• _WRITTEN EXERCISE A_
List each technique that the set extensions text below names for removing or blending the background of a shot.
• _WRITTEN EXERCISE B_
Answer these questions from the set extensions text below:
(i) In the first example, what replaces the sky?
(ii) In real life, what should be added so the camera movement can be tracked?
(iii) What happens if the mask is faded beyond the end of the green screen?

Set Extension Setups

In the Set Extensions tutorial we learned a technique to add CG elements on top of a live action shot. But there are other effective ways to do this, include masking out parts and even using a green screen in the field.


In the above example, luminance keying and some masks were used to remove the sky and replace it with a destroyed city. Since our characters do not extend over the separating wall it is easy to remove the sky by masking the wall off and replacing it with our set extension.

This is a fake setup to demonstrate another possible way to remove the background. Obviously this would be even easier to remove than the white sky green keyer. Especially since it is pure green from the paint bucket in Photoshop. Of course in real life you want to add some track points as well so you can track the camera movement and I don’t mean in Photoshop.


In this example a fake green screen is painted on to demonstrate how using a small green screen in front of your actors will allow you to extend the background directly in front of your characters while maintaining the original dirt ground which makes your charcters look like they are really there. Once the green is removed a background plate of the original dirt lot can be placed back into the scene, then by using a subtraction mask and some feathering, you can blend the real foreground dirt with the background plate of the matte painting. Just be careful not to fade the mask beyond the end of the green screen or you will get a sharp edge where the green screen ends.

(Stored entries)
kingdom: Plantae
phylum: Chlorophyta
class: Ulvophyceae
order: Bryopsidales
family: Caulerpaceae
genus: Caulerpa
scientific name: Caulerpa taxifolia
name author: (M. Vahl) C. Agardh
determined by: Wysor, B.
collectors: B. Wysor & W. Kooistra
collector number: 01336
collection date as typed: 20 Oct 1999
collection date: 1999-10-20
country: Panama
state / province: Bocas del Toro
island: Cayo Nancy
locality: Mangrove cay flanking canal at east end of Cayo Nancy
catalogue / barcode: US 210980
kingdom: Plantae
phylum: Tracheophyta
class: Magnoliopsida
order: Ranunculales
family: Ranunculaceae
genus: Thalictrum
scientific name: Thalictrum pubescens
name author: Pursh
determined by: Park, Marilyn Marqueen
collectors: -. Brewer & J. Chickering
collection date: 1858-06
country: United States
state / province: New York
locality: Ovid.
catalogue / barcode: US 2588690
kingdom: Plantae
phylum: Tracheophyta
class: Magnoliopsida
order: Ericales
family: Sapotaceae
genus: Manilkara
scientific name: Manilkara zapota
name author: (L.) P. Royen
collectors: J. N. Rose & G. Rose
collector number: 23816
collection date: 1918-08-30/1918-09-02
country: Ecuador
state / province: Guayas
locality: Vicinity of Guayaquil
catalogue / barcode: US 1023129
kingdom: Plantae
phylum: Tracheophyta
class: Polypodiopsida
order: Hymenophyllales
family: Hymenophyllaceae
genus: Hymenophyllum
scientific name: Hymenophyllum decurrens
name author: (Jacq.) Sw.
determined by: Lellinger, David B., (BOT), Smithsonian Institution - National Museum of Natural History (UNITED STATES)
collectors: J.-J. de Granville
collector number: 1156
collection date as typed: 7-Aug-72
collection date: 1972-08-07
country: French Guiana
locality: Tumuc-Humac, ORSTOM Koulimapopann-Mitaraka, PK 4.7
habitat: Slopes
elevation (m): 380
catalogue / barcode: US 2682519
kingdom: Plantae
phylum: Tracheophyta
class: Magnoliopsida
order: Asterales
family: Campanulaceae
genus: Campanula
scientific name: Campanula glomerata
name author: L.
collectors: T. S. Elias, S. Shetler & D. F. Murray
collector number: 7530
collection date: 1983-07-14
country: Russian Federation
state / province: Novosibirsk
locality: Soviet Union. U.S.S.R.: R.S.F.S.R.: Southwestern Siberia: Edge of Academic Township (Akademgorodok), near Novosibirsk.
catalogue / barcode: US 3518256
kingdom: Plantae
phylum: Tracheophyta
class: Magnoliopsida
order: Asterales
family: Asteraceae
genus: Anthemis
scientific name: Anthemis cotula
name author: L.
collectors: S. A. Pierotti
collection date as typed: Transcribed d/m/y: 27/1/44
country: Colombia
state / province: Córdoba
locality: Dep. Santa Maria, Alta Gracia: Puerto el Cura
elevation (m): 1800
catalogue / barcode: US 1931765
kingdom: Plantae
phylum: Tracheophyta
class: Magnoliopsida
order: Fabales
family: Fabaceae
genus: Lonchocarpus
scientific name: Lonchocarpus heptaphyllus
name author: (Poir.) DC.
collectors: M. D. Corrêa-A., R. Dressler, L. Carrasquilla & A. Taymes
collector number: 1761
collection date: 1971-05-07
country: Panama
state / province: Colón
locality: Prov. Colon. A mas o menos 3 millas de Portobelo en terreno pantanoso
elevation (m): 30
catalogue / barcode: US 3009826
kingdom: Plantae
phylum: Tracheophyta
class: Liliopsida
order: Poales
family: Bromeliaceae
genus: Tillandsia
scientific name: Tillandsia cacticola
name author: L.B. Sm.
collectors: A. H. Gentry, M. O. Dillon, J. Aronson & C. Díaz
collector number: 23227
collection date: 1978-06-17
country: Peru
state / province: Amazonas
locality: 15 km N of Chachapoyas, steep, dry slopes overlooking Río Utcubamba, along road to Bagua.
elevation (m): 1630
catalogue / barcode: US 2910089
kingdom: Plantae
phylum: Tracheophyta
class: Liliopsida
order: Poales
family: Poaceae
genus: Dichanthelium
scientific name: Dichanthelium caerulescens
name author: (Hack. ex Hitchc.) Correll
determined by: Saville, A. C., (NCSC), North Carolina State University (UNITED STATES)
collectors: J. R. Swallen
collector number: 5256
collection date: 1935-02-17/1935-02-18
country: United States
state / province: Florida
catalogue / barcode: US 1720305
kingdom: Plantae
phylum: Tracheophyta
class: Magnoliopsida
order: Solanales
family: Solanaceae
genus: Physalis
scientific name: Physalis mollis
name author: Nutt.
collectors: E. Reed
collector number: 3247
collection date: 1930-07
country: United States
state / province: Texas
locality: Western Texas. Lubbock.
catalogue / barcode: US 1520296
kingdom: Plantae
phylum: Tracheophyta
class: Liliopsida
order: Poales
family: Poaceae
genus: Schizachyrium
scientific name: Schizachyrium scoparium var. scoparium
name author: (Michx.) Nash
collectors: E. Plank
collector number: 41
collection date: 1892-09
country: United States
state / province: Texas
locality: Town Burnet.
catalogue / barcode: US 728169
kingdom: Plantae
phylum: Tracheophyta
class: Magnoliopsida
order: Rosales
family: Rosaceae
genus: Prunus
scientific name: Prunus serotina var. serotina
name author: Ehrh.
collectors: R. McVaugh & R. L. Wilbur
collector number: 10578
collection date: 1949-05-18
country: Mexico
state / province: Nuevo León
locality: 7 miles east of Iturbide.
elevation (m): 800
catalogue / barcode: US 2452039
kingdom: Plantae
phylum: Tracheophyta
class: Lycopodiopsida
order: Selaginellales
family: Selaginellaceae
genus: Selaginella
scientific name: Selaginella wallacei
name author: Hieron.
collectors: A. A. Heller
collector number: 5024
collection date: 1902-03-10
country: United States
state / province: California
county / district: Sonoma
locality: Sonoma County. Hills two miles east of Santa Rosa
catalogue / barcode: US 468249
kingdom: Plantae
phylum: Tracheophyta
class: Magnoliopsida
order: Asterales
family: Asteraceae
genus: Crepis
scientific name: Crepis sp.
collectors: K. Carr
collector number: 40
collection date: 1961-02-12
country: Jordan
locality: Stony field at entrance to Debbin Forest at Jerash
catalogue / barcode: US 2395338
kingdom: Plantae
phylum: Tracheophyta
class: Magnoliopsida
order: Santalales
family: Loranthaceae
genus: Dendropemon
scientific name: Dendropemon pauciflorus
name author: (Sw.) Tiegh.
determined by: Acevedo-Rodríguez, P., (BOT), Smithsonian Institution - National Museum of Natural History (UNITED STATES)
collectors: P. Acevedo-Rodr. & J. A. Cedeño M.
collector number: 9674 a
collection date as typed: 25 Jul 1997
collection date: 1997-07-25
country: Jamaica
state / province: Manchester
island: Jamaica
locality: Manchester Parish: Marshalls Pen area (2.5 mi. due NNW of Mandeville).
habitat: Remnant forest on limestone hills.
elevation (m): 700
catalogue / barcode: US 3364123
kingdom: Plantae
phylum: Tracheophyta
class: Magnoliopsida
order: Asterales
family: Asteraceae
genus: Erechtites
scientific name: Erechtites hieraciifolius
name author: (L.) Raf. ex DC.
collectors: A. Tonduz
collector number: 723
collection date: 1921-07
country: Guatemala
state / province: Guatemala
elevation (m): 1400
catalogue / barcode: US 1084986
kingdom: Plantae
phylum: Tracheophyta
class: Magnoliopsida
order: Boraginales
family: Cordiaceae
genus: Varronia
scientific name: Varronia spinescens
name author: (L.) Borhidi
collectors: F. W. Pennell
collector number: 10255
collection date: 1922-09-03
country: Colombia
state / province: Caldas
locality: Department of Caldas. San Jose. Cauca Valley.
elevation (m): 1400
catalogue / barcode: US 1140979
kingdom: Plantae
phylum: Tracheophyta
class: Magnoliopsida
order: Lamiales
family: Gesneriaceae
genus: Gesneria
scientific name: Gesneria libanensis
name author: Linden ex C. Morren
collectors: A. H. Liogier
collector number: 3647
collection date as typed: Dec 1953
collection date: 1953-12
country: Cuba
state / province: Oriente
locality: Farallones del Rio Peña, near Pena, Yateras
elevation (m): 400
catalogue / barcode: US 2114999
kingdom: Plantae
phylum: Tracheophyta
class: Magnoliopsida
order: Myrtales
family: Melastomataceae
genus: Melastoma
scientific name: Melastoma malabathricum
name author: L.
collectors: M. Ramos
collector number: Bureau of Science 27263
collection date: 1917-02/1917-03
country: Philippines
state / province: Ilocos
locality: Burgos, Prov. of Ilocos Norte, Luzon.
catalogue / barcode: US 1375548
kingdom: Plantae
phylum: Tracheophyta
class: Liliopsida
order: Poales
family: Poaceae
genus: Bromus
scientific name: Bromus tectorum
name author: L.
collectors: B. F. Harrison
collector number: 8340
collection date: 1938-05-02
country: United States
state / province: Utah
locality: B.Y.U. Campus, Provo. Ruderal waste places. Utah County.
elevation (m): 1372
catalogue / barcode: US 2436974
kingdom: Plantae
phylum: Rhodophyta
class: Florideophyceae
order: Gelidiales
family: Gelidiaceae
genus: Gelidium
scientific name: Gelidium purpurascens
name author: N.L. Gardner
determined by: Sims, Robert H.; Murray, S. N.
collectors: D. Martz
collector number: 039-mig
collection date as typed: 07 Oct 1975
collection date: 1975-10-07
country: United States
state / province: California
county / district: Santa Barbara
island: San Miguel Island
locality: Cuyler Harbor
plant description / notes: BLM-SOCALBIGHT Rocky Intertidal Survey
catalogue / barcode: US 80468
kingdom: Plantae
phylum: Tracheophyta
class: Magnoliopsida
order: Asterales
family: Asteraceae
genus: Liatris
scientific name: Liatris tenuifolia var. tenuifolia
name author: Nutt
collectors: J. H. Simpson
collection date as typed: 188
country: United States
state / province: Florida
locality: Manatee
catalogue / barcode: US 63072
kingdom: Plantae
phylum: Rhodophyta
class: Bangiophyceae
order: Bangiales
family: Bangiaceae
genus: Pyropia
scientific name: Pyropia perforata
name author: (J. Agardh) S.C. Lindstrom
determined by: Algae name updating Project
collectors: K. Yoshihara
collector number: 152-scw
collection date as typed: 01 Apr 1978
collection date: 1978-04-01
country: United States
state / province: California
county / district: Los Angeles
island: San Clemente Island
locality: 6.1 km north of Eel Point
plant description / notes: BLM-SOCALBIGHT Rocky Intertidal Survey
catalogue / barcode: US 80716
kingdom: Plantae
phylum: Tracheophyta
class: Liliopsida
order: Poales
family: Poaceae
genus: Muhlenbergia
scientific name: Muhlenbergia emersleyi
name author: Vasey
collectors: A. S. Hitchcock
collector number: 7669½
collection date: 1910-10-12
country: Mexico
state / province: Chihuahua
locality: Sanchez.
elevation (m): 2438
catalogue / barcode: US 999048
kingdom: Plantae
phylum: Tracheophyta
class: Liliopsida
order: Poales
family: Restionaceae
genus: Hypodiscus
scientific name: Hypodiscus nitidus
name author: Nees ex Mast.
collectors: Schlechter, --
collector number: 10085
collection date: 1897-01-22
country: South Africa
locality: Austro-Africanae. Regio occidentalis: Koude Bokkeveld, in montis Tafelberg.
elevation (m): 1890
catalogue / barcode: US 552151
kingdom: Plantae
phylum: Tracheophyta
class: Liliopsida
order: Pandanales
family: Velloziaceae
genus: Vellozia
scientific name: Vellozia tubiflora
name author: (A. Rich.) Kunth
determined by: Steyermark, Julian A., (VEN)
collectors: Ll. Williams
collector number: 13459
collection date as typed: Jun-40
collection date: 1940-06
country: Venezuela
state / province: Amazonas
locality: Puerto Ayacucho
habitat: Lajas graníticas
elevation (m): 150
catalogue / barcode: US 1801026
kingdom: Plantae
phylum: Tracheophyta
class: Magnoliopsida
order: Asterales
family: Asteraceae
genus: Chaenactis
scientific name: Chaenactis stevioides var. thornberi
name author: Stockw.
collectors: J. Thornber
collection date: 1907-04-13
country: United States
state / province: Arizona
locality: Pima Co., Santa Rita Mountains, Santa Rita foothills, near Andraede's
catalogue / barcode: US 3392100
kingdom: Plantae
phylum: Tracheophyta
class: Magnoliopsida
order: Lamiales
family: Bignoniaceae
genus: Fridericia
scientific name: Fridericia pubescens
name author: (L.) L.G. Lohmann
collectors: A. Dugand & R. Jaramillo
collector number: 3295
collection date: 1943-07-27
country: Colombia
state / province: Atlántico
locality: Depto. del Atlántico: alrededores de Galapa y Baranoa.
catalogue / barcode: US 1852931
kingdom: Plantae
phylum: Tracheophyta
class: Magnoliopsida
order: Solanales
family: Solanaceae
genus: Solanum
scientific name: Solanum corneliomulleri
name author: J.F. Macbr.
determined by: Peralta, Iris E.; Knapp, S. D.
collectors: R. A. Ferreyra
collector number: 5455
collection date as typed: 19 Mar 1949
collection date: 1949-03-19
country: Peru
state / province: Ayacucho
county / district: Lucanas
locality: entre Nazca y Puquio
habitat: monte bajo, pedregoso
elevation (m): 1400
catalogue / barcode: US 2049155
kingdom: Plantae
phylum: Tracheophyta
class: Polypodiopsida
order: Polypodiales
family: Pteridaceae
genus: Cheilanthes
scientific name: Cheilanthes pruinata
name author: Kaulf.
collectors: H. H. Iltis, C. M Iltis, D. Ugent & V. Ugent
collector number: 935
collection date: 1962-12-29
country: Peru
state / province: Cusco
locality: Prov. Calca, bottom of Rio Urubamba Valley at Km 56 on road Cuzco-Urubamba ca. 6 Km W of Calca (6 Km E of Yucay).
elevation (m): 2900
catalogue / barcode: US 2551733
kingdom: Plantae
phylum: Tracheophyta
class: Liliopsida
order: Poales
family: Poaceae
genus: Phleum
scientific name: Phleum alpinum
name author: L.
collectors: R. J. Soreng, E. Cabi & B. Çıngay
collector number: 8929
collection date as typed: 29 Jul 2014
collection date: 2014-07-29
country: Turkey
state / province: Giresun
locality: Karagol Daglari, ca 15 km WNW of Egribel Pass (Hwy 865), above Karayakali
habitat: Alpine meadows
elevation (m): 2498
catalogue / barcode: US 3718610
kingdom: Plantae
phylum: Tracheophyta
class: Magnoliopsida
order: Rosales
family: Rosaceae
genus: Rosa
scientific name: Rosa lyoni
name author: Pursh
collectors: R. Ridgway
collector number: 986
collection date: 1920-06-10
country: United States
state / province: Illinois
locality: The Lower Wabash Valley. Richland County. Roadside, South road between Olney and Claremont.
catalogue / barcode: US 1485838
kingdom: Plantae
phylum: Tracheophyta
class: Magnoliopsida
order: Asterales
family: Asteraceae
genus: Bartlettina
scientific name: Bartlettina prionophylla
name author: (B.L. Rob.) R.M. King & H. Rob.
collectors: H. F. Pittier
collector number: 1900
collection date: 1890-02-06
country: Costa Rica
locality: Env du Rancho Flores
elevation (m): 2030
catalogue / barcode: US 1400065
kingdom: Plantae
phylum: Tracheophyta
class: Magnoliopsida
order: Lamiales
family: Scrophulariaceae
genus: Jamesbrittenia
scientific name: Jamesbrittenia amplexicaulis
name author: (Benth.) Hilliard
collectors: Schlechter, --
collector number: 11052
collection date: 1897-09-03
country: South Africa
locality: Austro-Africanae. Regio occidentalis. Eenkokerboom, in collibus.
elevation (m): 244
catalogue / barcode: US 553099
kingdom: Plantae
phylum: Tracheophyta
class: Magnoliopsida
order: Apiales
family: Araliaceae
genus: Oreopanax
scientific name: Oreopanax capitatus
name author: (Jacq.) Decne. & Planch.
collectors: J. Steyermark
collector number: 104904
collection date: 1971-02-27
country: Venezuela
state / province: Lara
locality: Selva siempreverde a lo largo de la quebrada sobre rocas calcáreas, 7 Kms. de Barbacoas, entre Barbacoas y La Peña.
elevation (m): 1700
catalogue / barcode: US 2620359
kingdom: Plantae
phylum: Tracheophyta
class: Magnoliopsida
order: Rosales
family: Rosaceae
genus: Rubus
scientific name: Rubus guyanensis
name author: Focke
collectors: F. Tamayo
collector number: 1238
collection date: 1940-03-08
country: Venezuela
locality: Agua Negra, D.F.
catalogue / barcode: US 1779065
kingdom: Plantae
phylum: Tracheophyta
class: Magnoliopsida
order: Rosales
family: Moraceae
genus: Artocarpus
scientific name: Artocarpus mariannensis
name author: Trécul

• _RIGHT ANSWER A_
Luminance keying
Masks
A green screen
A subtraction mask
Feathering

• _RIGHT ANSWER B_
(i) A destroyed city.
(ii) Track points.
(iii) You get a sharp edge where the green screen ends.